Stephen E Arnold, September 14, 2016
September 12, 2016
I read “Hewlett Packard Offloads Last Autonomy Assets in Software Deal.” I think that Autonomy is now going back home. Blood pudding, the derbies, and Indian take aways—yes, the verdant isle.
The union of Hewlett Packard (once an ink outfit) and the love child of Bayesian and Laplacian methods is burst asunder. HPE (the kissin’ cousin of the ink outfit) fabricated a deal only lawyers, MBAs, and accountants can conjure.
There is an $8 billion deal, cash to HPE, and a fresh swath of lush pasture for Micro Focus to cultivate.
“Autonomy doesn’t really exist as an entity, just the products,” said Kevin Loosemore, executive chairman of Micro Focus. Loosemore said the Newbury-based business conducted due diligence across all of the products included in the deal, with no different approach taken for the Autonomy assets. No legal liabilities from Autonomy will be transferred to Micro Focus.
Integration is what Micro Focus does. Autonomy embodied in products was once a goal for some senior Autonomy executives. The golden sun is rising over the mid 1990s technology.
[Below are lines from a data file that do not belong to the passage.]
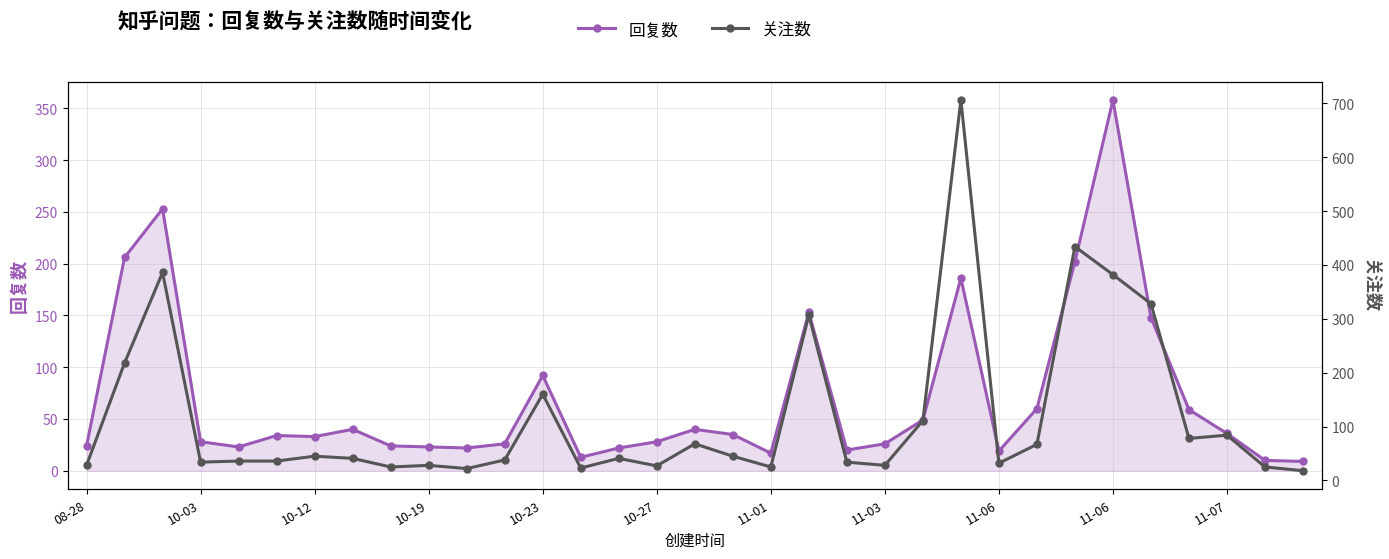

True or false: 关注数 has more than 0 points higher than both neighbors.

True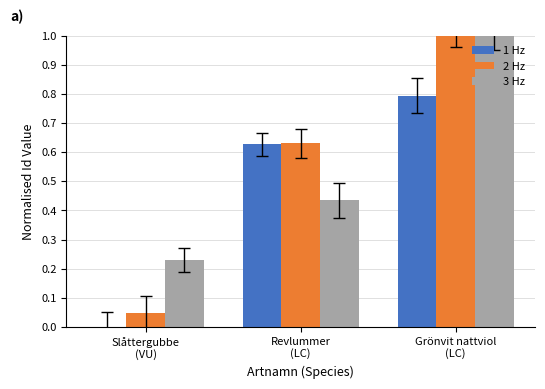

What is the sum of all 3 Hz values?

1.7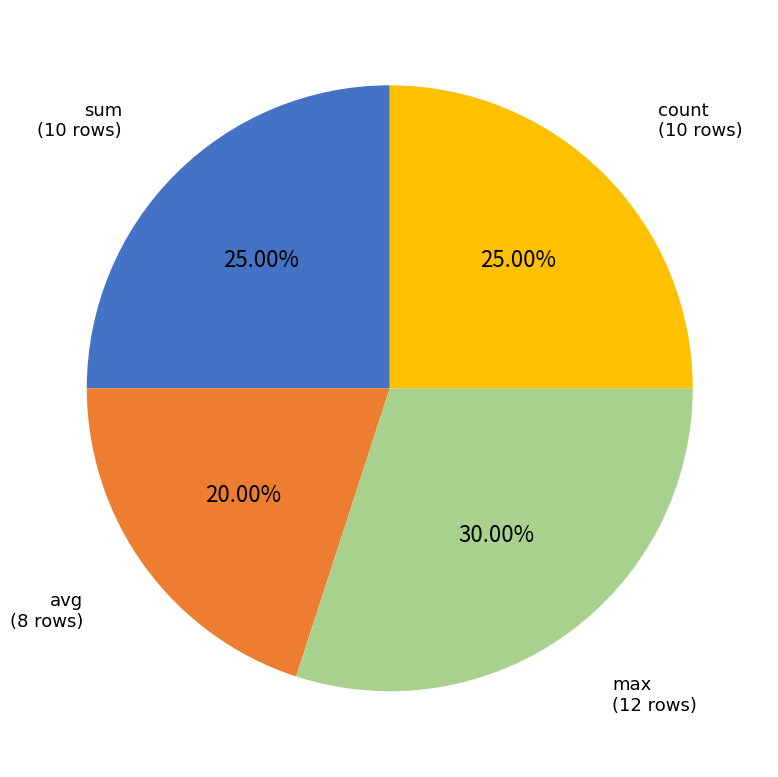

Is there any slice that represents more than half of the pie?

No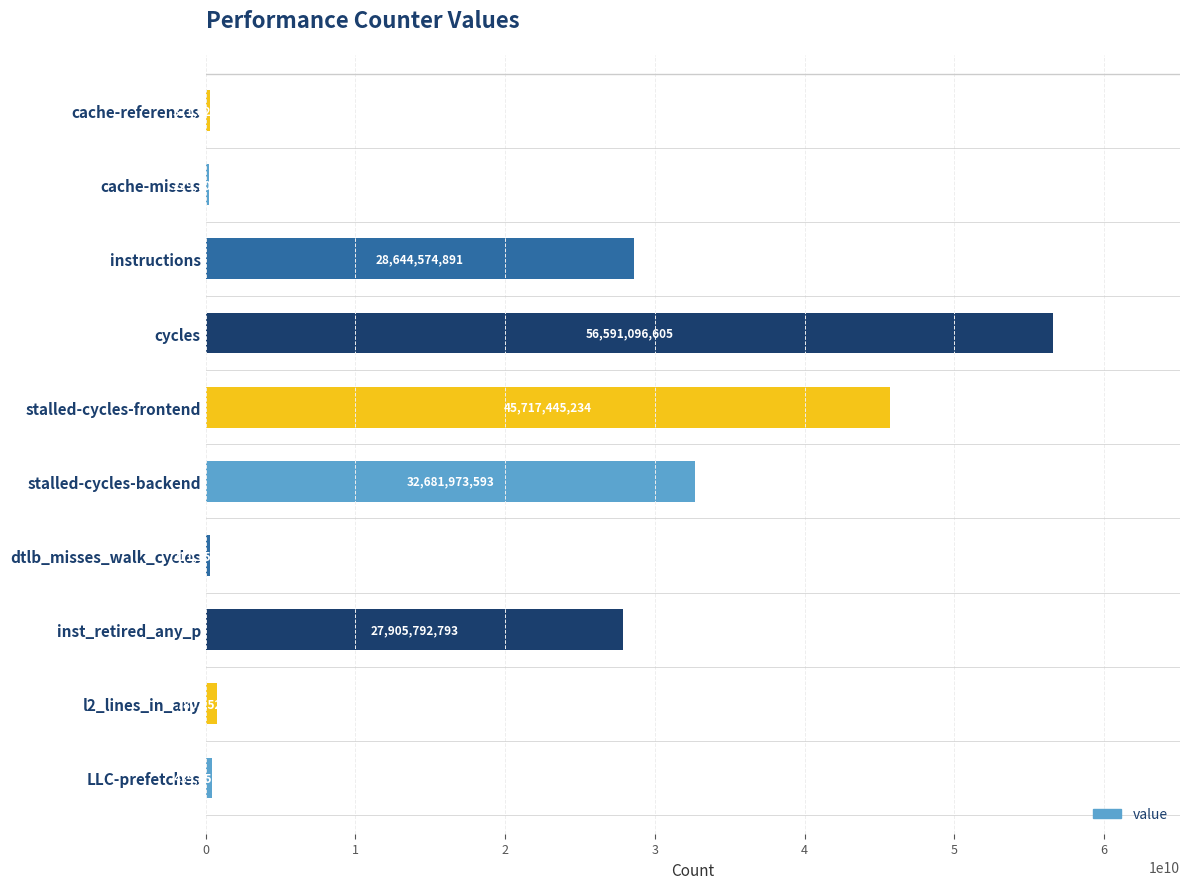

What is the greatest value displayed?

56591096605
We wish Micro Focus well. We wish HPE well as it moves toward the resolution of its claims against Autonomy for assorted misdeeds.
Without search, HPE ceases to interest me. While HPE was involved in search, there was some excitement generated, but that is winding down and, for some I imagine, has long since vaporized.
I will have fond memories of HP blaming Autonomy for HP’s decision to buy Autonomy. Amazing. One of the great comedic moments in search and fading technology management.
Autonomy is dead. Long live Autonomy. Bayes lasted 60 years; Autonomy may have some legs even if embodied in other products. IDOL hands are the devil’s playthings I think. PS. I will miss the chipper emails from BM.com. Substantive stuff.